GM to pay record $35 million fine over deadly ignition fails
BY MATTHEW DELUCA, NBC News
(NBC News) - General Motors has agreed to pay a record $35 million penalty for delays in reporting flaws in ignition switches that have led to at least 13 deaths, the Department of Transportation announced on Friday.
Apart from the civil penalty, the automaker has agreed to “unprecedented oversight” as a result of an investigation by the National Highway Traffic Safety Administration into the recall of 2.5 million vehicles.
The NHTSA administration said the fine is the “single highest civil penalty amount ever paid as a result of a NHTSA investigation of violations stemming from a recall.”
As part of the deal, the government “ordered GM to make significant and wide-ranging internal changes to its review of safety-related issues in the United States, and to improve its ability to take into account the possible consequences of potential safety-related defects.
“The defect resulted in the non-deployment of airbags in certain Chevrolet Cobalt and other GM models,” the DOT said in the release.
The Department of Transportation announced on Friday morning that it would make a “major announcement” regarding its investigation into how GM handled its recall of millions of vehicles.
GM confirmed in late April that it is under investigation by the Securities and Exchange Commission, Justice Department, and U.S. Attorney’s Office in New York, in connection with the ignition switch recall.
A press release from GM on Friday said that the company will have enough replacement parts by October to fix the “majority” of the vehicles recalled for flawed ignition switches and ignition cylinders.

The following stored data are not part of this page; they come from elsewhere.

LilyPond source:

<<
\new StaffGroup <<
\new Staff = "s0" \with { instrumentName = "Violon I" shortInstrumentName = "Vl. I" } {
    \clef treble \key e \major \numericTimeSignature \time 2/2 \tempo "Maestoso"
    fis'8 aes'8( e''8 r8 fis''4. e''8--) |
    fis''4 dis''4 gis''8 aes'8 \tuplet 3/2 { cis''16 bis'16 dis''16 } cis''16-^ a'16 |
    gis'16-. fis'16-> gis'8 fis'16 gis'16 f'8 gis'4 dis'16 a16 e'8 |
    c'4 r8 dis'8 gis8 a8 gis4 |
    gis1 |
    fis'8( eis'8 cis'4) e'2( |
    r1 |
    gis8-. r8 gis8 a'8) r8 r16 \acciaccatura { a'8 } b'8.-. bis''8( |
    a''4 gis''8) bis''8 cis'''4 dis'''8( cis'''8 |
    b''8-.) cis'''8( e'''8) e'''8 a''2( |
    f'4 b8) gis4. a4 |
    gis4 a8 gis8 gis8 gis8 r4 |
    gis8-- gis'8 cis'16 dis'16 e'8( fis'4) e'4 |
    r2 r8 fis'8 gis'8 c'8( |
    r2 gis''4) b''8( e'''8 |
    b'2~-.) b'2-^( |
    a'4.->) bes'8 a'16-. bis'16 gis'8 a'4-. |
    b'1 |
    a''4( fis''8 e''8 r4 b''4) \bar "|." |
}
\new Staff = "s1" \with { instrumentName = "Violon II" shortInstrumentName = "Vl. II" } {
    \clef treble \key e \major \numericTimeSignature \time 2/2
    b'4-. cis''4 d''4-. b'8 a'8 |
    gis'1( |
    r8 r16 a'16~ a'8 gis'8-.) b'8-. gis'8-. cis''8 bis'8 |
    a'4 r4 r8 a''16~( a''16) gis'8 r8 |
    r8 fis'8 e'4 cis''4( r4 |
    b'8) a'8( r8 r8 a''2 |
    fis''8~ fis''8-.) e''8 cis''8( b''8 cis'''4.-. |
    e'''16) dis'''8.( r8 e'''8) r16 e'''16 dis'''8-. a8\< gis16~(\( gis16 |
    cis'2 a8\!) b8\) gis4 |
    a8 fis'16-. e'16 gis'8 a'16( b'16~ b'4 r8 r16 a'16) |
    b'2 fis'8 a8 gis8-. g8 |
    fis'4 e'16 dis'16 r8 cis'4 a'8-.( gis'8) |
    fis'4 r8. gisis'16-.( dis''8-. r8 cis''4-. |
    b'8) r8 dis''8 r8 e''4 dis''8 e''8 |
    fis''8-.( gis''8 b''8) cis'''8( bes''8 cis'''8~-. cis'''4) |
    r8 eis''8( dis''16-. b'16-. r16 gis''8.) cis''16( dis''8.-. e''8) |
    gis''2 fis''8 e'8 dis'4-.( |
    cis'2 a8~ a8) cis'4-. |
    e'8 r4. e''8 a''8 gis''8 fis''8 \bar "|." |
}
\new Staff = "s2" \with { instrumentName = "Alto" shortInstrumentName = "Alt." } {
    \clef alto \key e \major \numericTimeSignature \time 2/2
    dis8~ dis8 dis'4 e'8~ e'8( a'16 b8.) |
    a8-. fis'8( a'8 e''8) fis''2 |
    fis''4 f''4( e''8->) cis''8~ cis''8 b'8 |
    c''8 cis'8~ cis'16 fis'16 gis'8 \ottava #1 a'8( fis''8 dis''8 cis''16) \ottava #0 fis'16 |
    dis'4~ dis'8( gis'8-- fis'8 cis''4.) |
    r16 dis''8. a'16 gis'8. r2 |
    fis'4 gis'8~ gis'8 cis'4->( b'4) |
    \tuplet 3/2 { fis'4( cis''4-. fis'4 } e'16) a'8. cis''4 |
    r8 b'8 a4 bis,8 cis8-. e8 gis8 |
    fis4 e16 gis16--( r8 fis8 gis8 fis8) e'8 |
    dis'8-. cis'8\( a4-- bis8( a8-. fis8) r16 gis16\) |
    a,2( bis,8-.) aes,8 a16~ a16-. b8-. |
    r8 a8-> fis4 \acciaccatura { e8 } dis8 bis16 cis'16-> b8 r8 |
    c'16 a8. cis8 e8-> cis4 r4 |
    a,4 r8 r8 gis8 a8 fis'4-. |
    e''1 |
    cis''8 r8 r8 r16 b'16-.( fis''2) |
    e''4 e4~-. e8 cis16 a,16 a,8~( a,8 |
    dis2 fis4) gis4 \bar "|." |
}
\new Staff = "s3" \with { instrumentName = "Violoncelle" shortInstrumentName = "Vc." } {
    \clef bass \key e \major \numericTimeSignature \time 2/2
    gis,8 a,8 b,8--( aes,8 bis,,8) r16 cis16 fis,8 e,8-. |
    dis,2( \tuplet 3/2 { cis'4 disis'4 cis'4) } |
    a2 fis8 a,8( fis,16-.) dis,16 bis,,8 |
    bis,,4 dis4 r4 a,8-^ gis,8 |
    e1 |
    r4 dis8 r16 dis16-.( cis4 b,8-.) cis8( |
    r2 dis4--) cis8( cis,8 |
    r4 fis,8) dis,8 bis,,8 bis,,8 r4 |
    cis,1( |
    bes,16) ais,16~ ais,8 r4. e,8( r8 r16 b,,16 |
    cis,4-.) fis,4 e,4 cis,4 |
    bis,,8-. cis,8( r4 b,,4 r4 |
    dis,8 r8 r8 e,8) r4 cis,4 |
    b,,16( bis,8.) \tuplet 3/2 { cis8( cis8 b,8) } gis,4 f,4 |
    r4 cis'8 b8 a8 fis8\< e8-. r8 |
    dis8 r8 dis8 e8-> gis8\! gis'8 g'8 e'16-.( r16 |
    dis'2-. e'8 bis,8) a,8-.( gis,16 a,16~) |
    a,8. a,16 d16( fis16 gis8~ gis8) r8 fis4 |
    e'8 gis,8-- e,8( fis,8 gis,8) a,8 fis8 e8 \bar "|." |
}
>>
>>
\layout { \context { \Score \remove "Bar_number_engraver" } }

On Thursday, the company announced that was issuing five recalls covering 2.7 million vehicles in the U.S. The recalls included one for more than 2.4 million vehicles, and was connected to malfunctioning taillamps, according to a GM statement.
“We have redoubled our efforts to expedite and resolve current reviews inprocess and also have identified and analyzed recent vehicle issues which require action,” Jeff Boyer, GM’s vice president of global vehicle safety, said in a statement. “These are examples of our focus to surface issues quickly and promptly take necessary actions in the best interests of our customers.”